The letters O and A went missing from the Northland Age's online masthead and signage from other leading brands around the world in a life-saving bid for blood.
Medical blood collection agencies in 21 countries, including New Zealand, yesterday latched on to a highly successful marketing campaign, called Missing Type, which had its first run in Britain last year.
Global megabrands such as McDonald's, Google, Coca-Cola and Microsoft were among businesses which removed the letters from their websites, Twitter handles and signage to help promote the UK National Health Service's appeal for new blood donors.
More than 30,000 people registered to donate.
The NZ Blood Service received commitments from numerous brands, including Anchor, Pak'nSave, New World and NZME - publisher of the Northland Age, Northern Advocate and New Zealand Herald - to omit the letters yesterday, kicking off the seven-day campaign.
But as part of the top secret move, the brands provided no explanation until this morning, confusing many readers and consumers.
In New Zealand, A and O went into hiding and unlike the UK, B remained on duty.
"We're not going 'B'," said Blood Service chief executive Sam Cliffe.
"The UK have a higher percentage who are B+. Our real need is As and Os."
In New Zealand, 85 per cent of people are A or O, meaning their kind of blood is in greatest demand.
Fewer than four per cent of eligible Kiwis donate blood. The Blood Service has around 110,000 blood donors on its database and about 42,000 people a year receive blood products. Every year around 28,000 drop off the donor registry.
The target of the New Zealand Missing Type campaign is to sign up 10,000 eligible people to become donors.
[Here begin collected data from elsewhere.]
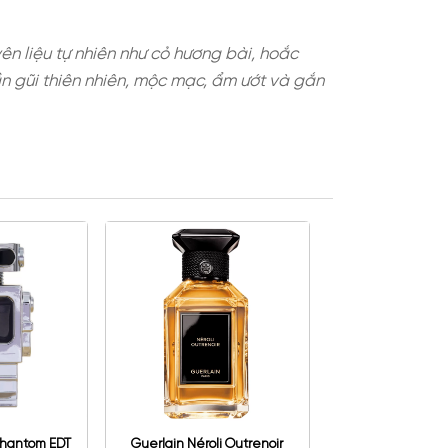
ể đến từ các nguyên liệu tự nhiên như cỏ hương bà
g tạo cảm giác gần gũi thiên nhiên, mộc mạc, ẩm 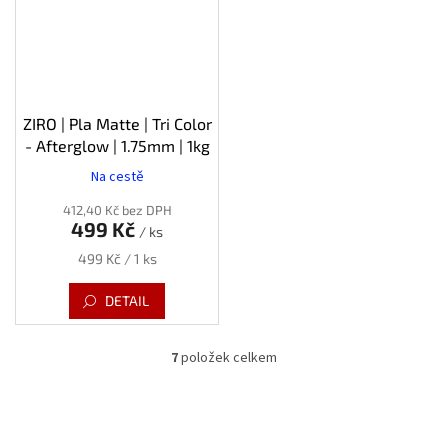
ZIRO | Pla Matte | Tri Color
- Afterglow | 1.75mm | 1kg
Na cestě
412,40 Kč bez DPH
499 Kč
/ ks
Měrná
499 Kč / 1 ks
cena:
DETAIL
7
položek celkem
O
v
l
á
d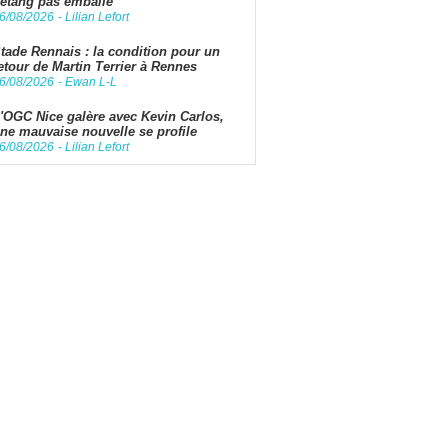
étang pas emballé
6/08/2026
-
Lilian Lefort
tade Rennais : la condition pour un
etour de Martin Terrier à Rennes
6/08/2026
-
Ewan L-L
'OGC Nice galère avec Kevin Carlos,
ne mauvaise nouvelle se profile
6/08/2026
-
Lilian Lefort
"We also want to look at getting young donors," said Mr Cliffe.
"If we get them at high school or school-leaving age, often they stay life-long."
The number of active donors has decreased from 128,412 in the 2011 financial year, to 109,158 last year, according to the service's annual report.
In part this reflects changes in the way blood products are used, but that does not eliminate the need for new donors to join up.
Mr Cliffe said fewer whole-blood donors were needed, but rapidly rising demand for products made from plasma - a component of blood comprising mainly water, plus proteins, hormones and clotting factors - meant more plasma-only donors were needed.
To become a plasma-only donor, which carries additional eligibility criteria, new donors must first give a unit of whole blood.
Last year more than 59,000kg of plasma, up from 49,000kg in 2011, was sent to a laboratory in Melbourne for processing into blood products for use in New Zealand.
The NZ Blood Service produced some 112,000 units of red blood cells last year, down from 138,000 in 2011.